**DATA FOR THE TASK**
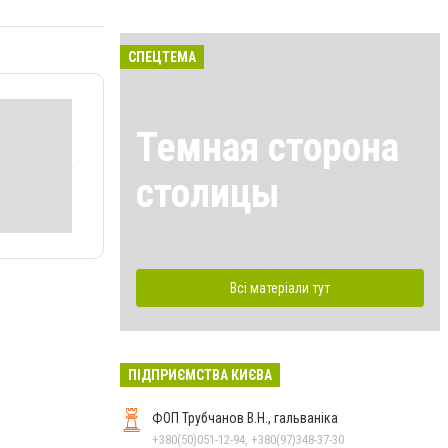
СПЕЦТЕМА
Темная сторона
столицы
Всі матеріали тут
ПІДПРИЄМСТВА КИЄВА
ФОП Трубчанов В.Н., гальваніка
+380(50)051-12-94, +380(97)348-37-30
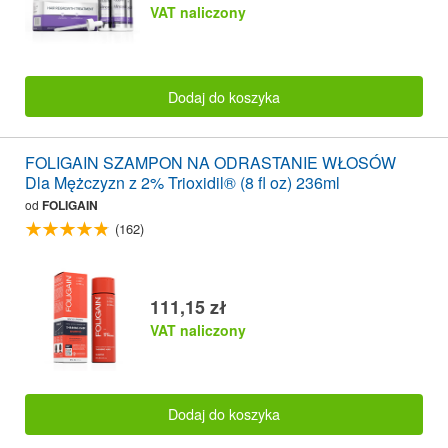
VAT naliczony
Dodaj do koszyka
FOLIGAIN SZAMPON NA ODRASTANIE WŁOSÓW
Dla Mężczyzn z 2% Trioxidil® (8 fl oz) 236ml
od
FOLIGAIN
(162)
111,15 zł
VAT naliczony
Dodaj do koszyka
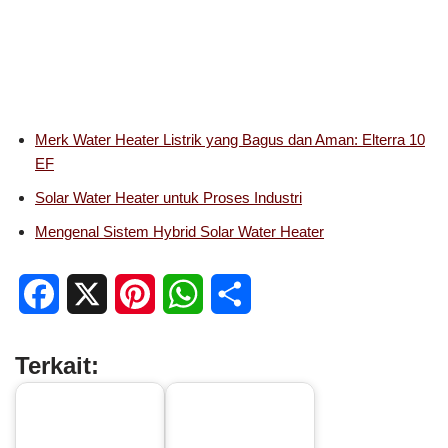
Merk Water Heater Listrik yang Bagus dan Aman: Elterra 10
EF
Solar Water Heater untuk Proses Industri
Mengenal Sistem Hybrid Solar Water Heater
F
X
P
W
S
a
i
h
h
Terkait:
c
n
a
a
e
t
t
r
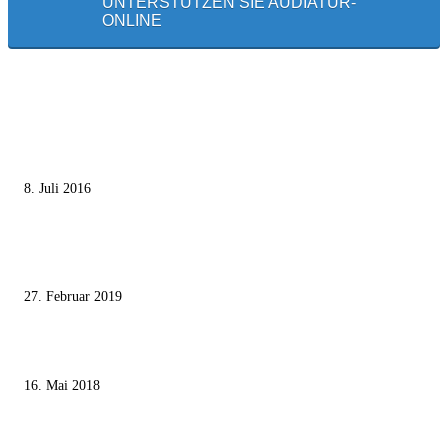
UNTERSTÜTZEN SIE AUDIATUR-
ONLINE
MEISTGELESEN
Die unerwünschte Offenbarung eines deutschen Syrers
8. Juli 2016
Pressefreiheit Fehlanzeige – Wie deutsche Politiker unliebsame Journaliste
mundtot machen wollen
27. Februar 2019
Ägypter stoppten die Gaza-Grenzunruhen
16. Mai 2018
MEISTKOMMENTIERT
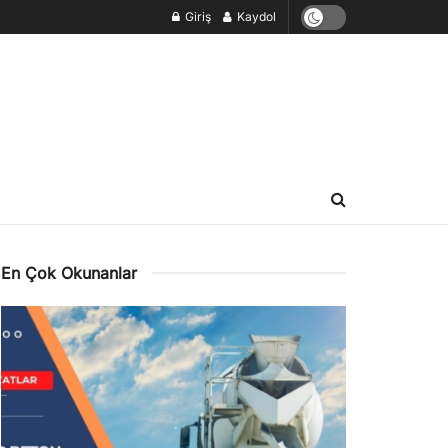
Giriş
Kaydol
En Çok Okunanlar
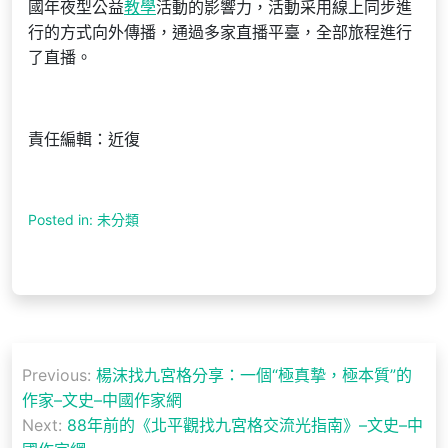
國年夜型公益
教學
活動的影響力，活動采用線上同步進
行的方式向外傳播，通過多家直播平臺，全部旅程進行
了直播。
責任編輯：近復
Posted in: 未分類
文
Previous:
楊沫找九宮格分享：一個“極真摯，極本質”的
章
作家–文史–中國作家網
導
Next:
88年前的《北平觀找九宮格交流光指南》–文史–中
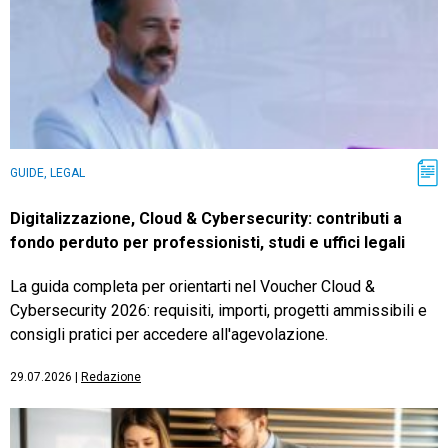
GUIDE, LEGAL
Digitalizzazione, Cloud & Cybersecurity: contributi a
fondo perduto per professionisti, studi e uffici legali
La guida completa per orientarti nel Voucher Cloud &
Cybersecurity 2026: requisiti, importi, progetti ammissibili e
consigli pratici per accedere all'agevolazione.
29.07.2026
|
Redazione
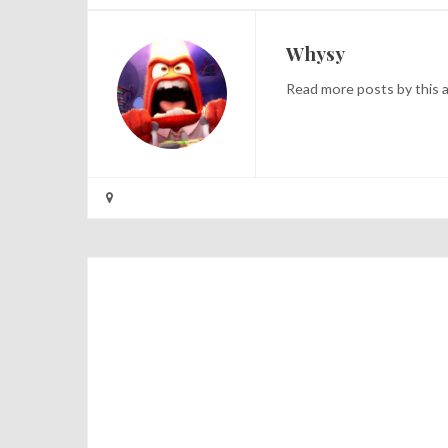
Whysy
Read
more posts
by this 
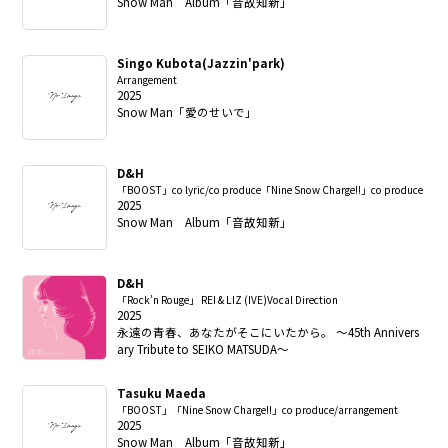
Snow Man Album「音故知新」
Singo Kubota(Jazzin'park)
Arrangement
2025
Snow Man「愛のせいで」
D&H
「BOOST」co lyric/co produce「Nine Snow Charge!!」co produce
2025
Snow Man Album「音故知新」
D&H
「Rock’n Rouge」 REI & LIZ (IVE)Vocal Direction
2025
永遠の青春、あなたがそこにいたから。 〜45th Annivers
ary Tribute to SEIKO MATSUDA〜
Tasuku Maeda
「BOOST」「Nine Snow Charge!!」co produce/arrangement
2025
Snow Man Album「音故知新」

**INSTRUCTION**
Search the records for the word "Solar". Copy every line that has it.

**ANSWER SECTION**
Solar Water Heater untuk Proses Industri
Mengenal Sistem Hybrid Solar Water Heater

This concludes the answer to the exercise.